USDA-ARS, Beltsville, MD, 20705-2350 , Animal Genomics and Improvement Laboratory, USDA-ARS, 10300 Baltimore Ave, Beltsville, MD 20705-2350, USA.
Dairy Forage Research Center, USDA-ARS, 1925 Linden Drive, Madison, WI, 53706, USA.
Gigascience. 2020 Mar 1;9(3). doi: 10.1093/gigascience/giaa021.
Major advances in selection progress for cattle have been made following the introduction of genomic tools over the past 10-12 years. These tools depend upon the Bos taurus reference genome (UMD3.1.1), which was created using now-outdated technologies and is hindered by a variety of deficiencies and inaccuracies.
We present the new reference genome for cattle, ARS-UCD1.2, based on the same animal as the original to facilitate transfer and interpretation of results obtained from the earlier version, but applying a combination of modern technologies in a de novo assembly to increase continuity, accuracy, and completeness.
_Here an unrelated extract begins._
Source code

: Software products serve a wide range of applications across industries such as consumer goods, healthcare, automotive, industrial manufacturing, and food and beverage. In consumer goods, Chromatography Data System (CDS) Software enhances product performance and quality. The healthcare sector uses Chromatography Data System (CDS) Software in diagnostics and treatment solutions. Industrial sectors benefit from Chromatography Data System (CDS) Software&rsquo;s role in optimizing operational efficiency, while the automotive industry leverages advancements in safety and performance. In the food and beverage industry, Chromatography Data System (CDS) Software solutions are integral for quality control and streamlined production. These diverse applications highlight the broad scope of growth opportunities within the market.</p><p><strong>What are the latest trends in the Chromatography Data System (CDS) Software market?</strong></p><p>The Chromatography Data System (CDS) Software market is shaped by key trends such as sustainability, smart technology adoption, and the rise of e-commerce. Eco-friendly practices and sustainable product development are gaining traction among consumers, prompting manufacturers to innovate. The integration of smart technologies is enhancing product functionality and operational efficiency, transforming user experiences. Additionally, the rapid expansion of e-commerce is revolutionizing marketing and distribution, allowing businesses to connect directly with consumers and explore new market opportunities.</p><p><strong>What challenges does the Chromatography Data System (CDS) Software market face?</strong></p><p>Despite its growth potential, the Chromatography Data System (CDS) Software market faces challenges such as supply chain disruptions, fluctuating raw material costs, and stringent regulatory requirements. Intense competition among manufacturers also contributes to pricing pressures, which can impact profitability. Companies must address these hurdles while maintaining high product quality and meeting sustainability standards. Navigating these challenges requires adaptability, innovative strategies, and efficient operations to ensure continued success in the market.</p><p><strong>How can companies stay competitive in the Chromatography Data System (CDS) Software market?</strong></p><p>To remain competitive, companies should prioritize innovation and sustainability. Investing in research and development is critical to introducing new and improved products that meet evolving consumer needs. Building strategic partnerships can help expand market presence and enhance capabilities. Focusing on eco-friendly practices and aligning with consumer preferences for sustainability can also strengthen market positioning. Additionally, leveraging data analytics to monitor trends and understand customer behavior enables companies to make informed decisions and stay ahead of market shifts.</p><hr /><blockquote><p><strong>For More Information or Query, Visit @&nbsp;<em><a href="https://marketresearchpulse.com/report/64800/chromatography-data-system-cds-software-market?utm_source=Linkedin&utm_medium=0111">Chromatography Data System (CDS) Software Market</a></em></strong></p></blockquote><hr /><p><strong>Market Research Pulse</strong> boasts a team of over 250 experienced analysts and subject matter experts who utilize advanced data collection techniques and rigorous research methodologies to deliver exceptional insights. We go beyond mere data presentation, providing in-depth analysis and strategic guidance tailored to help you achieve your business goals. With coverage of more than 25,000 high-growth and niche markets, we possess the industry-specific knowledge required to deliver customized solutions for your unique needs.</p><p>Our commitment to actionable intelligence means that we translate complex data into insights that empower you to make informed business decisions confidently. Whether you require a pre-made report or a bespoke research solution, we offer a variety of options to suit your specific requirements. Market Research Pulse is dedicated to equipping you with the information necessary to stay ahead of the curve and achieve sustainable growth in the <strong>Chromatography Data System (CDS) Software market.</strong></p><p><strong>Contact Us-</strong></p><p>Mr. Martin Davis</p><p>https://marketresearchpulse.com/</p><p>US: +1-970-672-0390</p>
The assembly includes 2.7 Gb and is >250× more continuous than the original assembly, with contig N50 >25 Mb and L50 of 32. We also greatly expanded supporting RNA-based data for annotation that identifies 30,396 total genes (21,039 protein coding). The new reference assembly is accessible in annotated form for public use.
We demonstrate that improved continuity of assembled sequence warrants the adoption of ARS-UCD1.2 as the new cattle reference genome and that increased assembly accuracy will benefit future research on this species.
在过去的 10-12 年中,随着基因组工具的引入,牛的选择进展取得了重大进展。这些工具依赖于牛的参考基因组(UMD3.1.1),该基因组是使用现已过时的技术创建的,存在各种缺陷和不准确之处。
我们提出了新的牛参考基因组 ARS-UCD1.2,它基于与原始基因组相同的动物,以促进从早期版本获得的结果的转移和解释,但应用了组合的现代技术进行从头组装,以提高连续性、准确性和完整性。该组装包括 27 亿碱基,比原始组装的连续性高 250 倍以上,其 contig N50>25 Mb,L50 为 32。我们还大大扩展了基于 RNA 的注释支持数据,共鉴定出 30396 个总基因(21039 个蛋白编码基因)。新的参考组装以注释形式供公众使用。
我们证明了组装序列连续性的提高证明了采用 ARS-UCD1.2 作为新的牛参考基因组是合理的,并且组装准确性的提高将有益于该物种的未来研究。